Question de M. GATTOLIN André (Hauts-de-Seine - LaREM) publiée le 14/11/2019

Question posée en séance publique le 13/11/2019

M. André Gattolin. Ma question s'adresse au ministre de l'Europe et des affaires étrangères.

Hier, la Commission européenne, après plus de six mois d'enquête approfondie, a transmis aux autorités du Cambodge un rapport préliminaire aux termes duquel à défaut d'une réponse rapide et appropriée de son gouvernement, le Cambodge pourrait voir le système de préférence commerciale dit « Tout sauf les armes » dont il bénéficie suspendu en février prochain.

Cette procédure de la Commission constitue une première dans le cadre de ce mécanisme d'aide au développement, que nous tenons ici à saluer. Elle intervient en raison de violations réitérées des engagements pris par ce pays en matière de respect des droits humains et des droits des travailleurs par le régime de M. Hun Sen, au pouvoir depuis plus de trente-quatre ans.

Deux ans après la dissolution du principal parti d'opposition et à la suite des élections de juillet de l'an passé, amplement contestées par la communauté internationale, le régime en place connaît une inquiétante dérive autoritaire qui contrevient au processus de démocratisation auquel il avait pourtant souscrit au travers des accords de Paris en 1991, après la chute du régime des Khmers rouges.

Avant-hier, sous la pression, les autorités cambodgiennes ont levé la mesure de résidence surveillée de l'un des leaders de l'opposition, M. Kem Sokha, tandis que M. Sam Rainsy, président en exil du Parti du sauvetage national du Cambodge, a été reçu hier et ce matin même avec beaucoup de bienveillance par les autorités de la Malaisie et de l'Indonésie.

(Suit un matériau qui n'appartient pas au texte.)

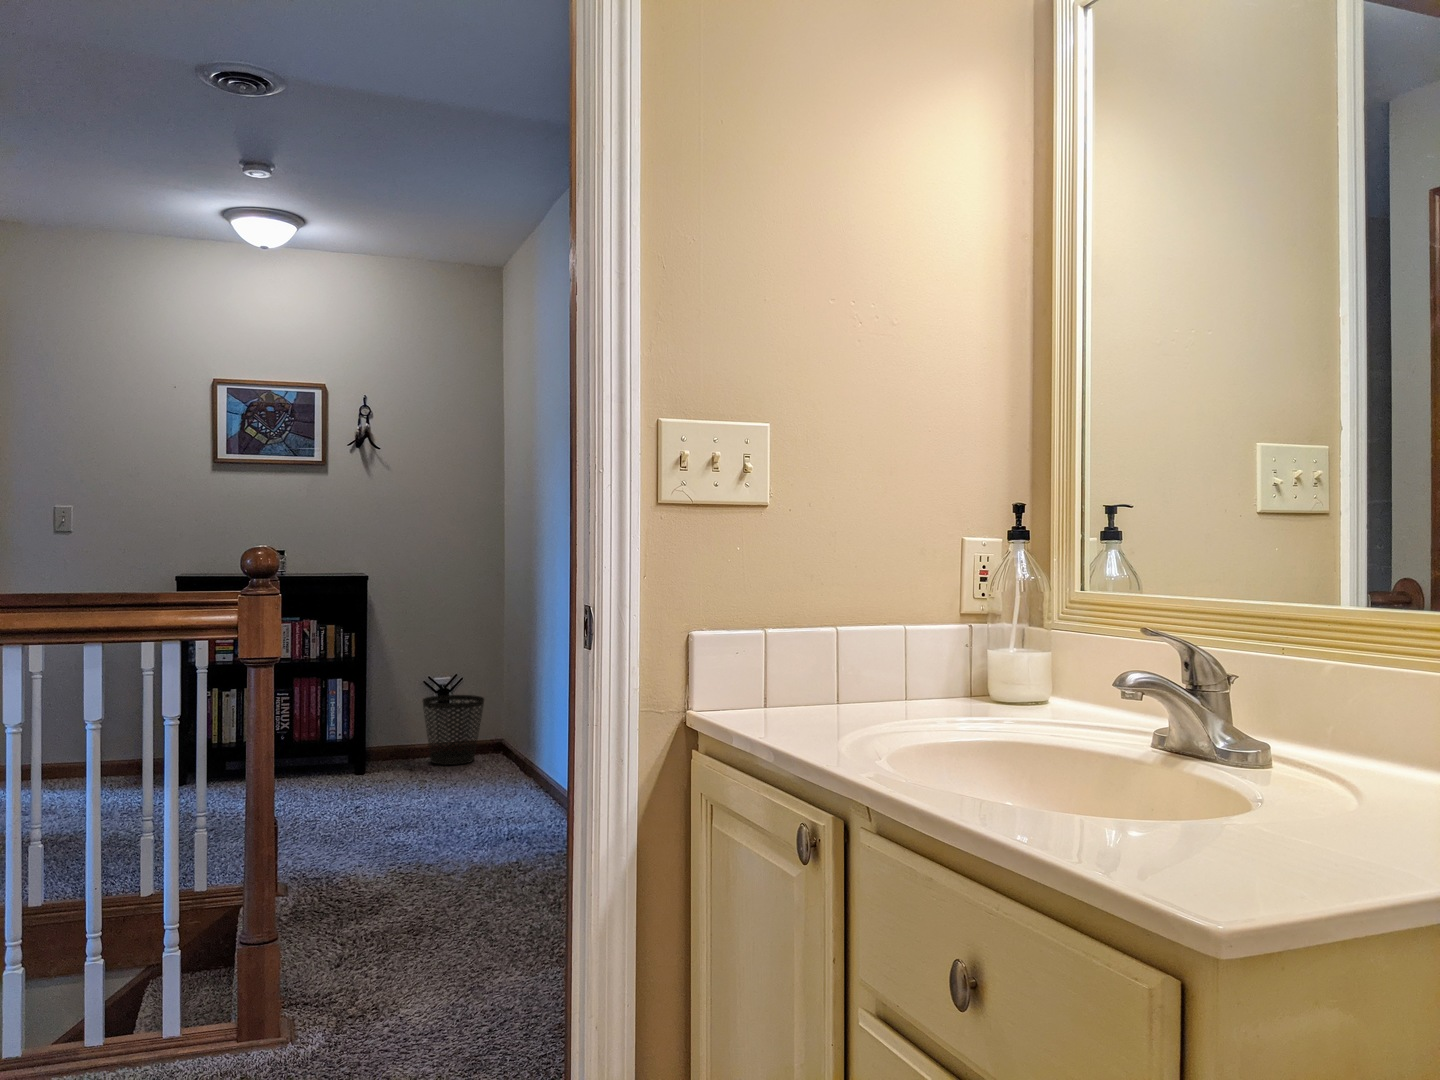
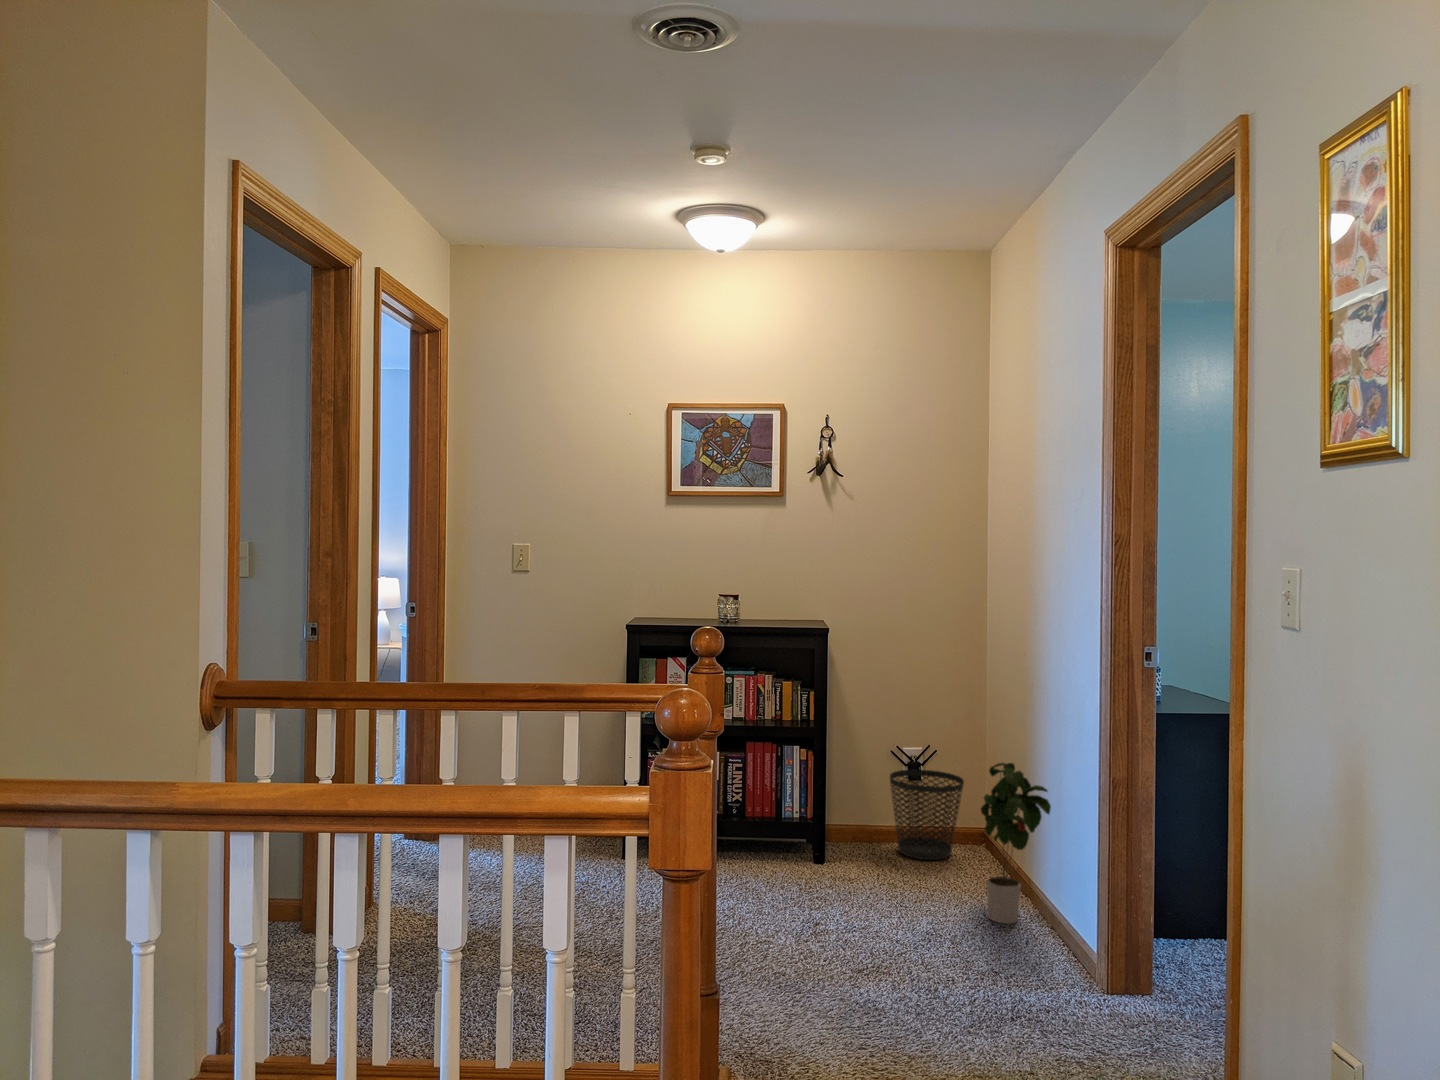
potted plant: none [493,671,542,792] -> present [981,763,1051,924]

Monsieur le ministre, au-delà de la juste initiative de la Commission européenne, n'est-ce pas pour la France le moment opportun de jouer un rôle actif pour tenter de ramener le Cambodge dans la voie de la démocratisation, en conformité avec les engagements de notre pays qui, je le rappelle, présida avec l'Indonésie à la signature des accords de Paris en 1991 ? (Applaudissements sur des travées du groupe LaREM.)

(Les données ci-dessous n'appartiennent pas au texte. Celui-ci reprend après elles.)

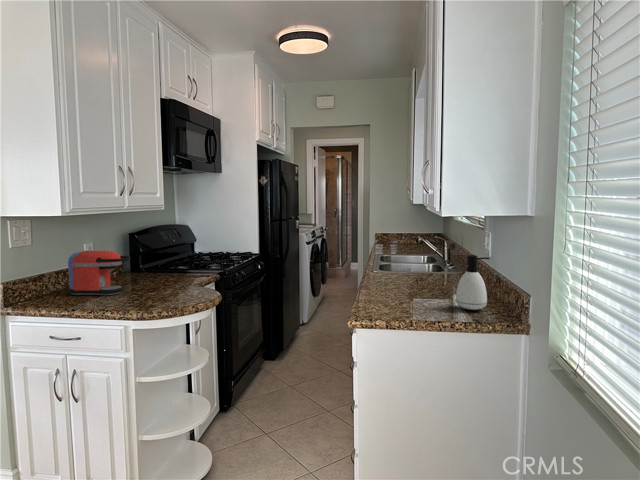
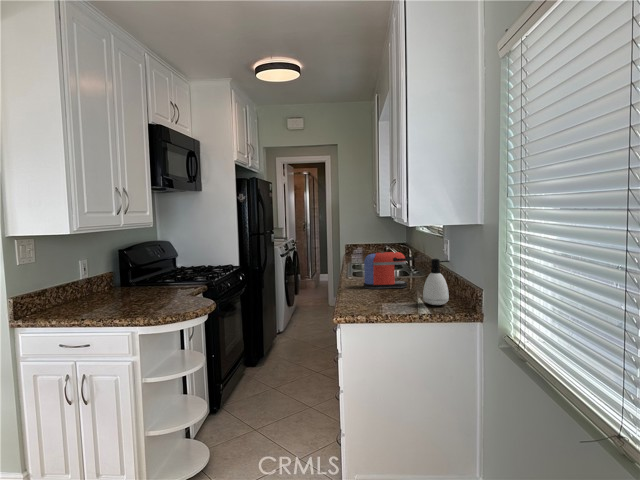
coffee maker: present [68,251,130,295] -> present [364,252,413,289]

Réponse du Secrétariat d'État auprès du ministre de l'Europe et des affaires étrangères publiée le 14/11/2019

Réponse apportée en séance publique le 13/11/2019

M. Jean-Baptiste Lemoyne, secrétaire d'État auprès du ministre de l'Europe et des affaires étrangères. Monsieur le sénateur André Gattolin, je connais votre attachement à la défense des libertés et de la démocratie au Cambodge et la constance de vos positions sur ce sujet.

Comme vous, nous sommes préoccupés par la situation. Vous l'avez rappelé, les élections législatives de 2018 ne se sont pas déroulées dans de bonnes conditions. Un parti d'opposition, le Parti du salut national du Cambodge, a été dissous et son leader mis en prison.

Il est clair que nous ne pouvons pas rester inertes. Avec les Européens, nous avons donc déclenché une enquête qui nous permettra de prendre un certain nombre de décisions, notamment de lever des préférences commerciales. En effet, l'Europe, ce n'est pas seulement un marché ; ce sont aussi des valeurs ! Qui veut exporter en Europe doit respecter les droits sociaux, les droits des travailleurs et se conformer aux valeurs démocratiques fondamentales.

Je me réjouis que ce langage de fermeté ait produit quelques premiers résultats, puisque M. Kem Sokha a bénéficié d'un assouplissement de ses conditions de détention : il est désormais libre de circuler sur le territoire sous contrôle judiciaire. Ce geste était nécessaire, mais il n'est pas suffisant. Nous attendons du Gouvernement cambodgien qu'il engage un véritable dialogue pour reprendre de manière crédible le chemin de la démocratisation. Si nous ne constatons pas de progrès, nous serons amenés, en février prochain, à suspendre un certain nombre de préférences commerciales. Nous demeurons vigilants. (Applaudissements sur des travées du groupe LaREM.)